(What to produce):
Search the records for the word "three" and copy every line in which it occurs.
Provided information: Begin
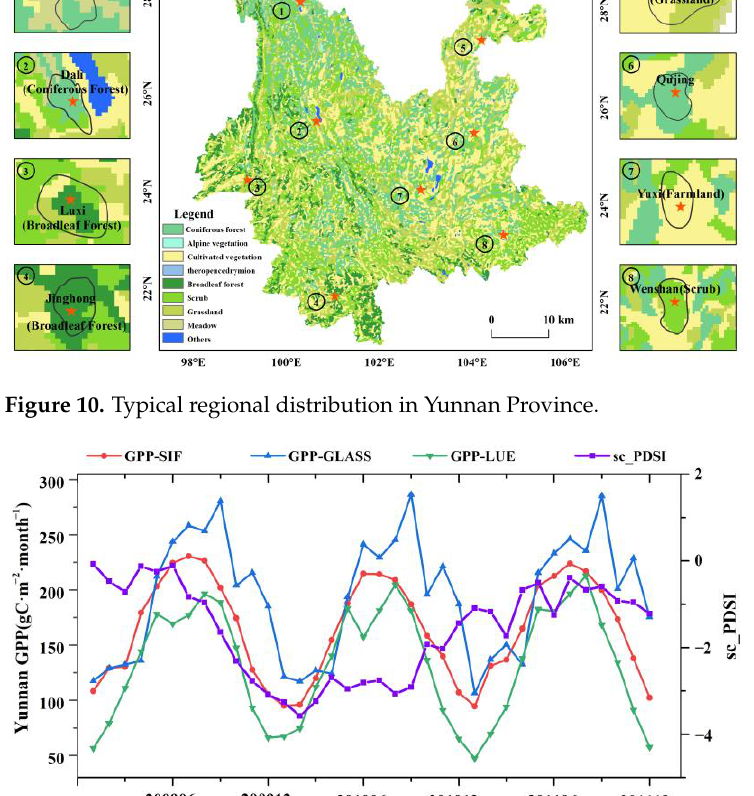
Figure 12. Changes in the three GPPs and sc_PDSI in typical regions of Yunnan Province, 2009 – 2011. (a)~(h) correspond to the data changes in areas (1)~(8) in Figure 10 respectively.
Provided information: End
Provided information: Begin
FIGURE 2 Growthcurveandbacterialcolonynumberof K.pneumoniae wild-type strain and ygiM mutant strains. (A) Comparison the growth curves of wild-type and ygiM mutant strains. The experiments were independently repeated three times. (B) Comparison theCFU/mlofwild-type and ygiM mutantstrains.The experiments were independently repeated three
Provided information: End
Provided information: Begin
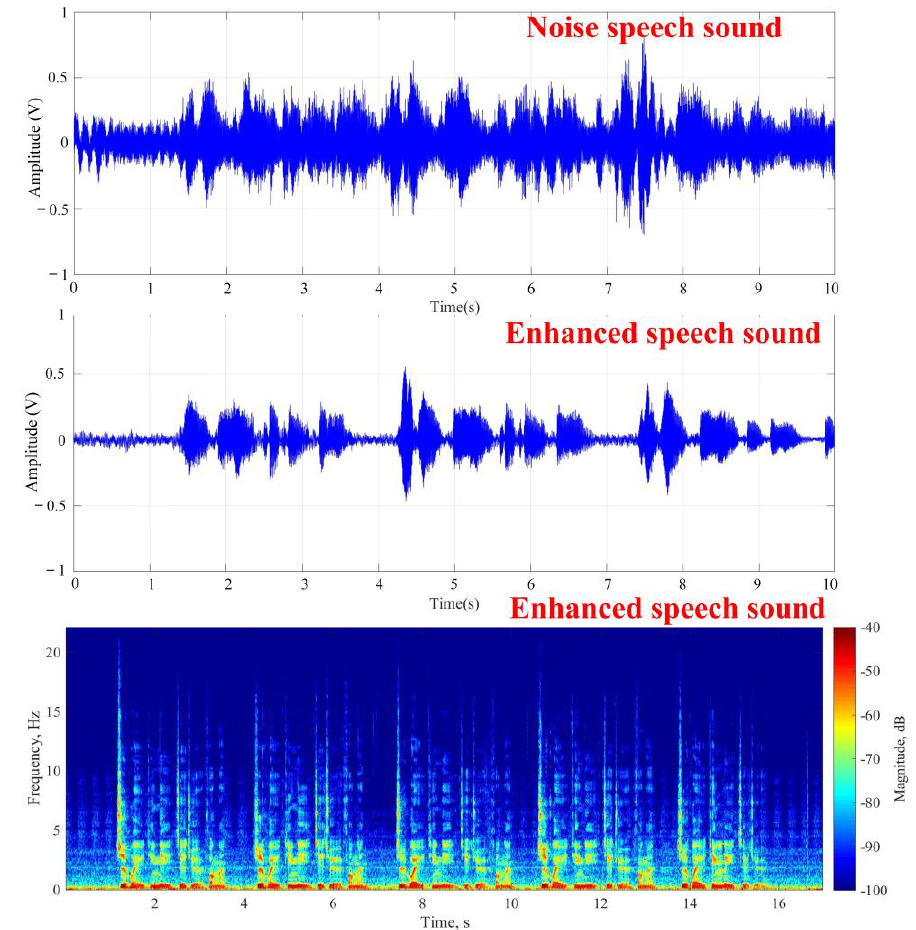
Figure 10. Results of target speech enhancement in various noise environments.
Provided information: End
(Result below):
Figure 12. Changes in the three GPPs and sc_PDSI in typical regions of Yunnan Province, 2009 – 2011. (a)~(h) correspond to the data changes in areas (1)~(8) in Figure 10 respectively.
FIGURE 2 Growthcurveandbacterialcolonynumberof K.pneumoniae wild-type strain and ygiM mutant strains. (A) Comparison the growth curves of wild-type and ygiM mutant strains. The experiments were independently repeated three times. (B) Comparison theCFU/mlofwild-type and ygiM mutantstrains.The experiments were independently repeated three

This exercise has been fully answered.